Creek screens fish saviours

COUNTLESS numbers of native fish will be saved when Australia's first fish screens are installed in the Gunbower Creek at Cohuna.

Four irrigation diversion fish screens will be positioned in front of the channel regulator in the Cohuna Weir pool to prevent native fish and their larvae entering the adjoining channel.

Four screens will be submerged in the Gunbower Creek to prevent fish and larvae from entering the irrigation channel network.

Four screens will be submerged in the Gunbower Creek to prevent fish and larvae from entering the irrigation channel network.

North Central Catchment Management Authority project manager, Nicole Bullen said that research surveys during the peak larval flow period between November and January showed that about 5000 fish larvae entered the channel system every night.

About 150 per night are Murray cod.

"Once they're in the channel, they cannot return to the creek and they either end up in pumps or on paddocks and are lost," she said.

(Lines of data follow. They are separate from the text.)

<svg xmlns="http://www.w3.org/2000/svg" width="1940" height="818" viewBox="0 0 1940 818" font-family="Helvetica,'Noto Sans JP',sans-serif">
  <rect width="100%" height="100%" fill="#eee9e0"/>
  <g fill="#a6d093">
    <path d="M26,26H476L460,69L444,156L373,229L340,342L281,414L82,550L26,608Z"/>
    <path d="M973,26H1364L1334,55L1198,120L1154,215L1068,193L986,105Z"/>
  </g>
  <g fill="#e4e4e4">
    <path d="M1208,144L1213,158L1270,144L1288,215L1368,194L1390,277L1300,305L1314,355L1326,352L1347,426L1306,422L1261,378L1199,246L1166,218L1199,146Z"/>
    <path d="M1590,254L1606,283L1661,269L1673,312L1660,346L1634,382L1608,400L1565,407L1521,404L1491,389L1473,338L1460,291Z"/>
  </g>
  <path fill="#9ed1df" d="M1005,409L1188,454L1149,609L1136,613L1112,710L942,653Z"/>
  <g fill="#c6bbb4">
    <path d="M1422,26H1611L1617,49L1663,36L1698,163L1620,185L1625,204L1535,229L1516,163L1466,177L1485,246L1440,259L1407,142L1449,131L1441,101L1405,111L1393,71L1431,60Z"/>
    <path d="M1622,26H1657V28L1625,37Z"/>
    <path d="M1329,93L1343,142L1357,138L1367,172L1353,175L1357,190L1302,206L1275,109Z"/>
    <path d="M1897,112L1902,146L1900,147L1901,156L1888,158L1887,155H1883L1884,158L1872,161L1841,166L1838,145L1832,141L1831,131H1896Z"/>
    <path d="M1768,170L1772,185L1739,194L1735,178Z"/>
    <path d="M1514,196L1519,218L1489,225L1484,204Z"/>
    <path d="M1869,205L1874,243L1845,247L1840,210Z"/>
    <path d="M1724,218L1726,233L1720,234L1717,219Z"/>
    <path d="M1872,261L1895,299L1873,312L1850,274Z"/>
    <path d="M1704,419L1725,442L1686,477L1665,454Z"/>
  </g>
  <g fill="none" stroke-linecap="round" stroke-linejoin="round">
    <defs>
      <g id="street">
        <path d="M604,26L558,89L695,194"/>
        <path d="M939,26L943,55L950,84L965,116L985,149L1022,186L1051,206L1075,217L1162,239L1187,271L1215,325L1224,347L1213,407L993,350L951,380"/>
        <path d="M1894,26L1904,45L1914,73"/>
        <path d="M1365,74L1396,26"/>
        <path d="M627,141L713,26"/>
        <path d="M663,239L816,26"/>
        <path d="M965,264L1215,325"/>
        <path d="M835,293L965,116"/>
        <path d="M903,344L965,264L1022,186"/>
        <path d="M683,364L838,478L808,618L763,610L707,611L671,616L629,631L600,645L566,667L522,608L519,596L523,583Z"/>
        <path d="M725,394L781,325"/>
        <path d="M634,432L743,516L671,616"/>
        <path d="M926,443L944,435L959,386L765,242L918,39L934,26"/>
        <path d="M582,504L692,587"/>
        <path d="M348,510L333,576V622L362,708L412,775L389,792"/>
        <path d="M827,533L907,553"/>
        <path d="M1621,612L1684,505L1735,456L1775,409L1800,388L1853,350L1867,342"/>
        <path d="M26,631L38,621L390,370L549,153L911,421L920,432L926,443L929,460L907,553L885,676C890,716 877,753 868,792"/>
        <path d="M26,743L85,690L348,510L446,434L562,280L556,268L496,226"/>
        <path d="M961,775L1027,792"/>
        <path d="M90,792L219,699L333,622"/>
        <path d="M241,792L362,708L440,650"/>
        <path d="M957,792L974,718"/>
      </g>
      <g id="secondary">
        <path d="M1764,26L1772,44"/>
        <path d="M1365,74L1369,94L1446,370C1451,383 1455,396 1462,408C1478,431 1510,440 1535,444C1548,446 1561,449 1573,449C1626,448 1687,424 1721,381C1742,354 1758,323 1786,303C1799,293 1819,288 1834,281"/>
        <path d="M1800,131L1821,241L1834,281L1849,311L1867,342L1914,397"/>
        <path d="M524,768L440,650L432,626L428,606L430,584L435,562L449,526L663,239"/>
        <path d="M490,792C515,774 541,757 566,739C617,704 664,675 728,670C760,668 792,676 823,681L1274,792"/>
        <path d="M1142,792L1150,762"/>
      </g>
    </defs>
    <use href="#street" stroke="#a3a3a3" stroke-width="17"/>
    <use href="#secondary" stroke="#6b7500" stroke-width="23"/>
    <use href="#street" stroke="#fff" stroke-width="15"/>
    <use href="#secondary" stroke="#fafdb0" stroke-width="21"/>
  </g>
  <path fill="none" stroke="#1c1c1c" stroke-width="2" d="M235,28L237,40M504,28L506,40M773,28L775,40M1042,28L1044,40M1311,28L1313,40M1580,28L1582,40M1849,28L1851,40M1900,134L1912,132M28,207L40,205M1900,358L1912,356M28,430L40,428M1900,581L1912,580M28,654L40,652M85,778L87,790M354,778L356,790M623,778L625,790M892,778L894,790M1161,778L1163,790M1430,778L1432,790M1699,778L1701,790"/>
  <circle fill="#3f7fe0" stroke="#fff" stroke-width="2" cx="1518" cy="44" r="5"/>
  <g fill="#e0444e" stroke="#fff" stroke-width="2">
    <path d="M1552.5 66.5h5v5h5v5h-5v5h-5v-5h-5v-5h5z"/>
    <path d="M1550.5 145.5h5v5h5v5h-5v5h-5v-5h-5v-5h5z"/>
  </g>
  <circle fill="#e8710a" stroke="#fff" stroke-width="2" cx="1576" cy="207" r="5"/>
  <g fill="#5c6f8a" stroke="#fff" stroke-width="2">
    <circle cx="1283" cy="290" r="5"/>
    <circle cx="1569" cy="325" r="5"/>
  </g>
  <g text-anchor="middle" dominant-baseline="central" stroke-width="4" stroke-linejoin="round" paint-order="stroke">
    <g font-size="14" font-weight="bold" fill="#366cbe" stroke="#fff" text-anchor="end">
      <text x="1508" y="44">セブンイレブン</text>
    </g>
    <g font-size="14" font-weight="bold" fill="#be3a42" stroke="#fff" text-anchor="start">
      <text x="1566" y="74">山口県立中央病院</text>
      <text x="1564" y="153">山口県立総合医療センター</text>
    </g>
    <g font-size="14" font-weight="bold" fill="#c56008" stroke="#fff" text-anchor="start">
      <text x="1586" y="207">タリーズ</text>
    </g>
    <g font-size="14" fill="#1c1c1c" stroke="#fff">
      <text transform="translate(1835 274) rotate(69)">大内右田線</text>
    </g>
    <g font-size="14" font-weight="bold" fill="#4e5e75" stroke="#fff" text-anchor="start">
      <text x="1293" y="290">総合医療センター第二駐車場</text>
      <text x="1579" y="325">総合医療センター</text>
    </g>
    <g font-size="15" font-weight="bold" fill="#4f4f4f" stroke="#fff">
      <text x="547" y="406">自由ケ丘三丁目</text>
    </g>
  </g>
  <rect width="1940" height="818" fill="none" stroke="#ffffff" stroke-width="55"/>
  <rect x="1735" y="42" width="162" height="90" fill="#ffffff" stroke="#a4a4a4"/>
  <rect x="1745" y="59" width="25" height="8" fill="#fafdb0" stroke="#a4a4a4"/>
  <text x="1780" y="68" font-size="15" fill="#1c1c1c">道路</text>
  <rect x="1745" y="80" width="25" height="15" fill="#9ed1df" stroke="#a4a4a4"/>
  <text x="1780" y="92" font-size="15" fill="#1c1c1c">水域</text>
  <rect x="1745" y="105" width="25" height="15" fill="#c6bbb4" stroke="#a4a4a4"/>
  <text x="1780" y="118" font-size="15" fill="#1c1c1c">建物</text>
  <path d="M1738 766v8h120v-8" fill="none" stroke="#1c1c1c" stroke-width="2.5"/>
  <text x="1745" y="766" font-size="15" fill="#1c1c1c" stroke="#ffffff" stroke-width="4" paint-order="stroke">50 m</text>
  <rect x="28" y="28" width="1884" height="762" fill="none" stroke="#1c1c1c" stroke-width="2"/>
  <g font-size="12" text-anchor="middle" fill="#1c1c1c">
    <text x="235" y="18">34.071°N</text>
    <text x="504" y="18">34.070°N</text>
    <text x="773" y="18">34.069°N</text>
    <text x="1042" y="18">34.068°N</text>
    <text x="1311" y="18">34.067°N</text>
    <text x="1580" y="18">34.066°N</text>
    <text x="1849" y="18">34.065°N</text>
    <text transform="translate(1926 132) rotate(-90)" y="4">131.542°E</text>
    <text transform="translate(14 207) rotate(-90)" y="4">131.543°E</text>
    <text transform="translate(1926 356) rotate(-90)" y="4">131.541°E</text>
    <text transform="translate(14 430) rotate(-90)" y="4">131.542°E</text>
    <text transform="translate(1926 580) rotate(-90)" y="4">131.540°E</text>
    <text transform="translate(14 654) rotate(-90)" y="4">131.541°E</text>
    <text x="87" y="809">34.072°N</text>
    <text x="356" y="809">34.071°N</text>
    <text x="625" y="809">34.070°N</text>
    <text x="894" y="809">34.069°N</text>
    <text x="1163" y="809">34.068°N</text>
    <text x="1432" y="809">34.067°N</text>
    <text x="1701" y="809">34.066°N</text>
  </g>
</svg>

"In the Winter, when the channels are drawn down, they either end up in the shallows, where there's no habitat or snags, or it ends up dry."

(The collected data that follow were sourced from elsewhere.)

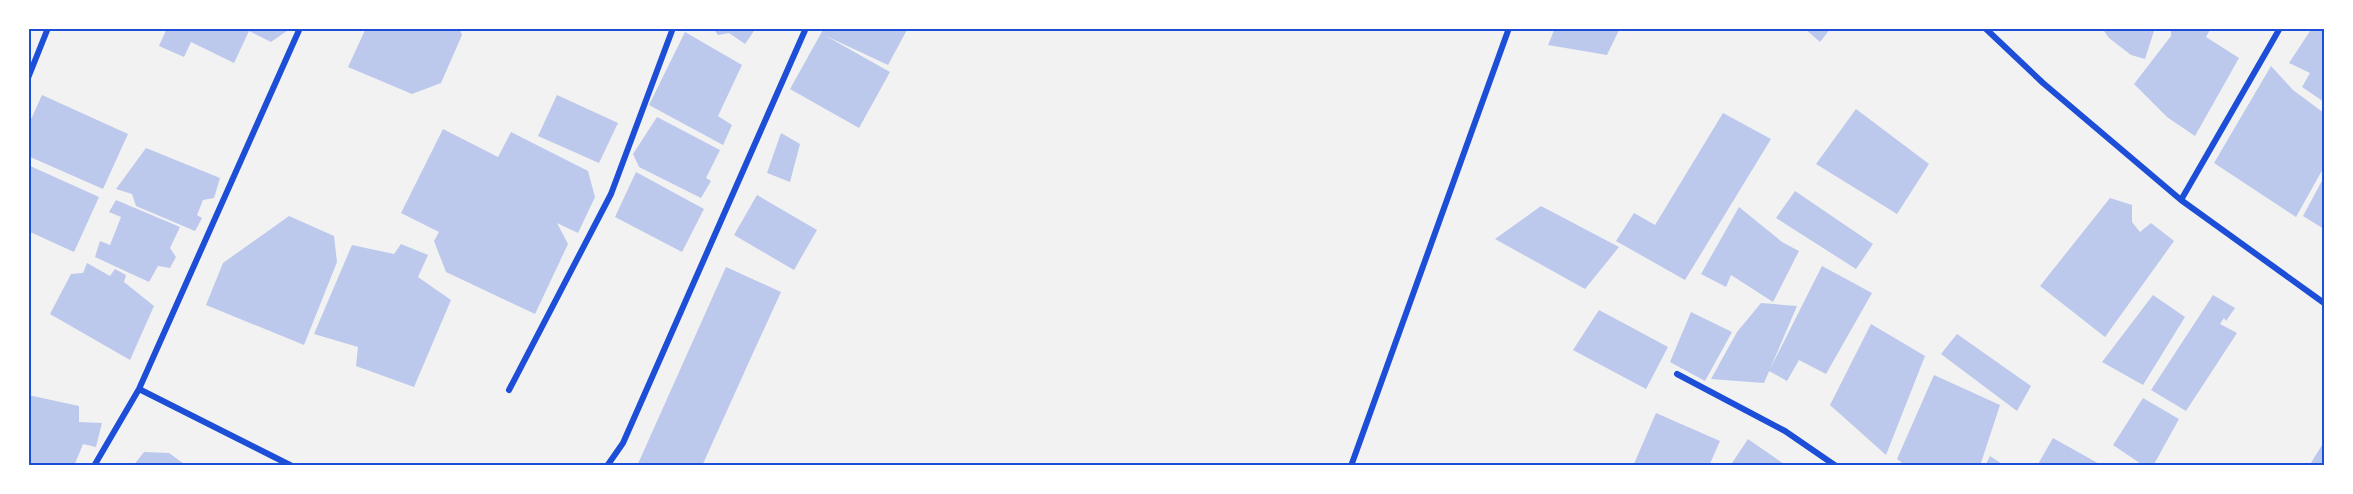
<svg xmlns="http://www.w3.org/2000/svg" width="2353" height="494" font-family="Mulish,sans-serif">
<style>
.building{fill:#bdc9ec}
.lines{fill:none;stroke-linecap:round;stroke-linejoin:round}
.minor{stroke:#1d4ed8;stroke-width:6}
.neatline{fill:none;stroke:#1d4ed8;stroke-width:2}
</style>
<rect width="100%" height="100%" fill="#f2f2f2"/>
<!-- building -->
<path class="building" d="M167 28H291L271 42 249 31 234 63 191 42 184 57 159 46Z
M366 28H459L462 35 441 83 412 94 348 67Z
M713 28H756L745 44 729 33 718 35Z
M824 28H908L888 65 826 36 890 72 859 128 790 89Z
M1555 28H1620L1607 55 1548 45Z
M1804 28H1831L1820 42Z
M2102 28H2155L2145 59 2131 55 2109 38Z
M2171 28H2211L2206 37 2239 58 2195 136 2167 117 2134 84 2171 36Z
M2312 28H2324V102L2302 87 2310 73 2289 63Z
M685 32 742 65 718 116 732 125 723 145 649 105Z
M2271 66 2293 90 2324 113V167L2296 217 2214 163Z
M42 95 128 134 103 189 28 156V126Z
M557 95 618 123 599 163 538 136Z
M1856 109 1929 164 1897 214 1816 164Z
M1723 113 1771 139 1685 280 1616 241 1634 213 1655 225Z
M657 117 720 150 706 178 711 181 701 198 639 167 633 154Z
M443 129 498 157 511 132 588 171 595 197 578 233 557 223 568 244 535 314 446 272 434 241 439 232 401 213Z
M781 133 800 144 790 182 767 173Z
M146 148 220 178 214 198 203 200 197 215 202 218 195 231 136 206 132 194 116 189Z
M28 165 99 197 74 252 28 231Z
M636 172 704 209 682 252 615 217Z
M2324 177V229L2303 216Z
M1795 191 1873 244 1856 269 1776 218Z
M757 195 817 230 794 270 734 235Z
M2110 198 2132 205V222L2140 232 2151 223 2174 241 2105 337 2040 286Z
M116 200 180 227 170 248 176 257 170 268 158 266 149 282 95 257 100 241 110 245 121 217 109 212Z
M1541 206 1619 247 1585 289 1495 239Z
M1739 207 1782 242 1799 251 1773 302 1731 275 1726 287 1701 274Z
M289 216 334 236 337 262 304 345 206 305 223 263Z
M401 244 428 255 418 277 451 300 414 387 356 366 358 347 314 334 352 245 394 254Z
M87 263 110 276 115 269 126 275 124 282 154 306 130 360 50 314 71 274 83 273Z
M1822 266 1872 293 1826 374 1799 360 1787 381 1769 371Z
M726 267 781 292 753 353 702 466H637Z
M2153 295 2185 317 2143 385 2102 362Z
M2213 295 2235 308 2226 321 2224 318 2220 324 2237 333 2186 411 2151 390Z
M1761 303 1797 306 1764 383 1711 379 1737 332Z
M1599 310 1668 347 1646 389 1573 350Z
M1691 312 1732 332 1705 381 1670 362Z
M1871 324 1925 356 1886 455 1830 405Z
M1957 334 2031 386 2017 411 1941 354Z
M1934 375 2000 405 1980 466H1906L1897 459Z
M28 395 79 406V422L102 423 96 447 83 444 74 466H28Z
M2143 398 2179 419 2153 466H2144L2113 445Z
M1656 413 1720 441 1709 466H1633Z
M2053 438 2103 466H2037Z
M1748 439 1787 466H1730Z
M2324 442V466H2309Z
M144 452 169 453 187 466H133Z
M1990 456 2005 466H1985Z"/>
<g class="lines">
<!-- minor -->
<path class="minor" d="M1985 28 2043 83 2181 200 2324 303
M28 78 48 28
M2181 200 2280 28
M1677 374 1785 431 1836 466
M139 389 292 466
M509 390 611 194 673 28
M94 466 139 389 300 28
M607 466 623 443 806 28
M1351 466 1509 28"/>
</g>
<!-- border -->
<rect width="2353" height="494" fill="none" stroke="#ffffff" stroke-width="60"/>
<rect x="30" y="30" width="2293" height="434" class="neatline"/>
</svg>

The screens will also prevent aquatic weeds entering the channel. While not slowing delivery rates, the screen will stop any floating weed from getting into the channel and choking up irrigation pumps. 

Local irrigation engineering firm, AWMA, is constructing the 4.2-metre diameter cones after a two-year research and develop project studying similar screens overseas.

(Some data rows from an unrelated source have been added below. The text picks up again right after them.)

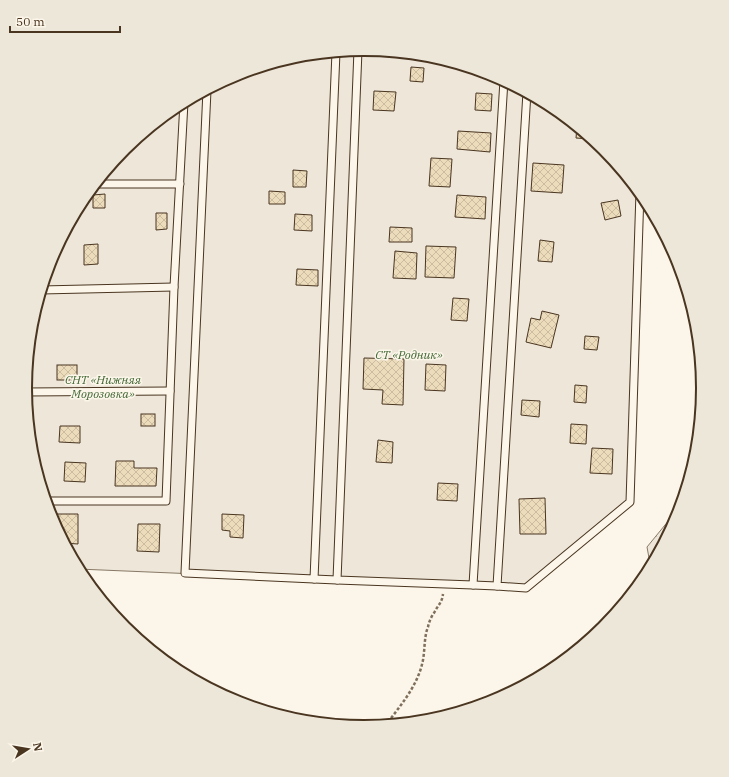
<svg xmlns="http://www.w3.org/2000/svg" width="729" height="777" font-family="'IBM Plex Serif',serif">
  <defs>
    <pattern id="forest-firs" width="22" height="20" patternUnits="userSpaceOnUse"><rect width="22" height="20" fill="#ede6d9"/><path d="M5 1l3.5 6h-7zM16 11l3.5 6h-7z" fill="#cdc6ba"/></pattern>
    <pattern id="building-cross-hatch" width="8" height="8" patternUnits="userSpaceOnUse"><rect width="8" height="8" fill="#ecdcbc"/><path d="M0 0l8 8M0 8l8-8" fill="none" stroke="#ccbda1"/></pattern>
  </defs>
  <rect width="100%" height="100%" fill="#fbf6e9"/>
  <path fill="url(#forest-firs)" stroke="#887966" d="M683,503L678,519L651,569L647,547Z"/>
  <path fill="#ede6d9" stroke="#887966" d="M365,49L431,56L495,75L553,106L605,149L640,192L630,502L526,588L78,569L51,518L31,455L25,388L32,322L51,258L82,200L125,148L176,106L235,75L298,55Z"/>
  <g fill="url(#building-cross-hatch)" stroke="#4a3520">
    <path d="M367,49L388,51V55L367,54Z"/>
    <path d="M411,67L424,68L423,82L410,81Z"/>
    <path d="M374,91L396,92L394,111L373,110Z"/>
    <path d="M476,93L492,94L491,111L475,110Z"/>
    <path d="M577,126L590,136V139L576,138Z"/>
    <path d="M458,131L491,133L490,152L457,149Z"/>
    <path d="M431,158L452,159L450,187L429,186Z"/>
    <path d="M533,163L564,165L562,193L531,191Z"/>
    <path d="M293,170L307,171L306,187H293Z"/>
    <path d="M269,191L285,192V204H269Z"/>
    <path d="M105,194V208H93V195Z"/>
    <path d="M457,195L486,197L485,219L455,217Z"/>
    <path d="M618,200L621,216L605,220L601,203Z"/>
    <path d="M156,213H167V229L156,230Z"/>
    <path d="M295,214L312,215V231L294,230Z"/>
    <path d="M390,227L412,228V242H389Z"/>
    <path d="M540,240L554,242L552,262L538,261Z"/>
    <path d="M98,244V264L84,265V245Z"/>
    <path d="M426,246L456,247L454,278L425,277Z"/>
    <path d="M395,251L417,253L416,279L393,278Z"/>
    <path d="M297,269L318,270V286L296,285Z"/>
    <path d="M453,298L469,299L467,321L451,320Z"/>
    <path d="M542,311L559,315L551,348L526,342L531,318L540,320Z"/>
    <path d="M585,336L599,337L597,350L584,349Z"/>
    <path d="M364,358L404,359L403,405L382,404L383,390L363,389Z"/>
    <path d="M426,364L446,365L445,391L425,390Z"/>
    <rect x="57" y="365" width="20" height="15"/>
    <path d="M575,385L587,386L586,403L574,402Z"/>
    <path d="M522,400L540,401L539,417L521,415Z"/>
    <rect x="141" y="414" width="14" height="12"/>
    <path d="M571,424L587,425L586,444L570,443Z"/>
    <path d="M60,426H80V443L59,442Z"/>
    <path d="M378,440L393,442L392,463L376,462Z"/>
    <path d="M592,448L613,449L612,474L590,473Z"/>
    <path d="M116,461H134V468H157L156,486H115Z"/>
    <path d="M65,462L86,463L85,482L64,481Z"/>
    <path d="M438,483L458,484L457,501L437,500Z"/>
    <path d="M545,498L546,534H520L519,499Z"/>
    <path d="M53,514H78V544L64,543L53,523Z"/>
    <path d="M222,514L244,515L243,538L230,537V531L222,530Z"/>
    <path d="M138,524H160L159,552L137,551Z"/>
  </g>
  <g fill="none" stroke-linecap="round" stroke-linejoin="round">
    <g stroke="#4a3520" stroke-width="9">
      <g id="lane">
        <path d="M358,50L337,580L473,585L504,80"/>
        <path d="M207,90L185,573L314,579L336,52"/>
        <path d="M527,92L497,586L526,588L630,502L640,192"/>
        <path d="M95,184H180"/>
        <path d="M41,290L174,287"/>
        <path d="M25,392L170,391"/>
        <path d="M45,501H166L174,287L184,102"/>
        <path d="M314,579L337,580"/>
        <path d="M473,585L497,586"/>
      </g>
    </g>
    <path stroke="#7f6f5c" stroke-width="2.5" stroke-dasharray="3 2" stroke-linecap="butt" d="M385,726C400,706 418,686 423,660C425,649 424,637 428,627C429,622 431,617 434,613C438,605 442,603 443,594"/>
    <use href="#lane" stroke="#fbf6e9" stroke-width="7"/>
  </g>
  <g text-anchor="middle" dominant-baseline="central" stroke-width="3" stroke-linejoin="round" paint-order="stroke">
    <g font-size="12" font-style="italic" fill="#436837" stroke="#fbf6e9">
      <text x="409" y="354">СТ «Родник»</text>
      <text x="103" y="379">СНТ «Нижняя<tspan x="103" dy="14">Морозовка»</tspan></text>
    </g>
  </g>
  <path d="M0 0H729V777H0ZM32 388a332 332 0 1 1 664 0a332 332 0 1 1-664 0Z" fill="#ede7d9" fill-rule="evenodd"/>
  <path fill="none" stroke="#4a3520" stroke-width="2" d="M32 388a332 332 0 1 1 664 0a332 332 0 1 1-664 0Z"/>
  <g transform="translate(28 749) rotate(78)" stroke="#fbf6e9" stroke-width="3" paint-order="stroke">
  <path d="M0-3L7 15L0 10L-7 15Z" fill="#4a3520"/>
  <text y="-6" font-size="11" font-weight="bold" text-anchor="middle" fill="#4a3520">N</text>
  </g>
  <path d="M10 26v6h110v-6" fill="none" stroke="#4a3520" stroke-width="2"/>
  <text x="16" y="26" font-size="12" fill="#4a3520" stroke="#fbf6e9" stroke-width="3" paint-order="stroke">50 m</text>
</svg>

Ms Bullen said that hundreds of thousands of native fish and larvae are lost from the Gunbower Creek and the Murray River system into irrigation channels every year.

She said that Goulburn-Murray Water was co-operating with greater than usual Winter water level to allow the installing wall to be constructed.

A fishway has also been designed for future installation. It will enable fish to swim back upstream after passing through the weir.

Ms Bullen said that fish population surveys will continue over the next two years.

Member for Northern Victoria, Mark Gepp said that recreational fishing contributes about $500 million to the region's economy each year.

"Irrigators, the environment and the local economy will all benefit from this exciting Victorian project, an Australian first.

"Healthy native fish are vital to the sector and the community," he said.

"Victoria's water storages, lakes, wetlands, rivers and streams provide bountiful fishing opportunities as well as flow-on economic benefits for tourism and local economies."

Cohuna firm AWMA is manufacturing the fish screens.

Cohuna firm AWMA is manufacturing the fish screens.